Qualcuno dirà che è solo marketing, che i 2 miliardi sono una scommessa speculativa e che la concorrenza – Meta con i suoi LLaMA, Google con Gemini, OpenAI con GPT-5 – è troppo avanti per essere impensierita. Ma lo stesso qualcuno avrebbe detto nel 2022 che OpenAI non avrebbe mai sfidato Google Search, eppure eccoci qui, con ChatGPT usato come alternativa a una query classica e con Microsoft che ci costruisce interi modelli di business sopra.
La vera differenza tra Murati e molti suoi ex colleghi è il controllo del tempo. Sa che l’AI sta vivendo un momento di iperbole finanziaria, ma sa anche che il pubblico e i ricercatori sono già saturi di demo scintillanti che promettono AGI a colazione. Concentrarsi su infrastruttura e open-source è una mossa sottile per costruire fiducia a lungo termine, e nel frattempo incassare l’enorme vantaggio reputazionale che deriva dal fare la “cosa giusta” in un settore percepito come sempre più chiuso e opaco.
Certo, il rischio è enorme. Un prodotto open-source può essere clonato, migliorato e rivenduto da competitor più grandi con risorse quasi infinite. Ma qui entra in gioco il capitale umano: Murati e il suo team hanno un know-how che non si copia da un repository GitHub. E la community scientifica – quella vera, non quella da thread su X – tende a schierarsi con chi pubblica e condivide, non con chi chiude tutto dietro API a pagamento.
I prossimi mesi saranno il vero test. Se davvero Thinking Machines rilascerà il primo prodotto con una componente open-source significativa e un’infrastruttura abbastanza matura da permettere a ricercatori e startup di costruire modelli custom senza impazzire con l’hardware, allora avremo davanti non solo l’ennesima startup miliardaria, ma una piattaforma che potrebbe diventare un nuovo standard. Ed è un’ipotesi che, a giudicare dai due miliardi raccolti, parecchi pesi massimi del settore ritengono tutt’altro che fantascienza.

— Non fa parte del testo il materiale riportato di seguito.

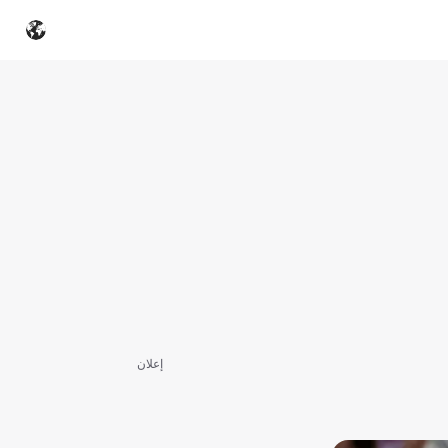
إعلان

Nel frattempo, Sam Altman starà leggendo i report degli investitori con lo stesso sguardo di chi vede la sua ex compagna di squadra aprire una filiale concorrente nel palazzo accanto. Non è guerra aperta, non ancora, ma l’odore di sfida è nell’aria. E in questo settore, l’aria si taglia con il silicio.

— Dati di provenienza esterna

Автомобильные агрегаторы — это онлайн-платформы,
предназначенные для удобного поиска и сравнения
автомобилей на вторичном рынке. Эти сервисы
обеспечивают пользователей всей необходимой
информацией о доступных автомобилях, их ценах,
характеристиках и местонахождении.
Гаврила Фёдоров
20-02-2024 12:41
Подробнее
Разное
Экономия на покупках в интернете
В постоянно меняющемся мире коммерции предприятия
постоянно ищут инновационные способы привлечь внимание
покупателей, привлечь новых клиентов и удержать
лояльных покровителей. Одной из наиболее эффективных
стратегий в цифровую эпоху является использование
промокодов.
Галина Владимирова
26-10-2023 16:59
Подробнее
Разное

“We’re building multimodal AI that works with how you naturally interact with the world – through conversation, through sight, through the messy way we collaborate,” Murati said in a post on X today. “We’re excited that in the next couple months we’ll be able to share our first product, which will include a significant open-source component and be useful for researchers and startups developing custom models. Soon, we’ll also share our best science to help the research community better understand frontier AI systems.”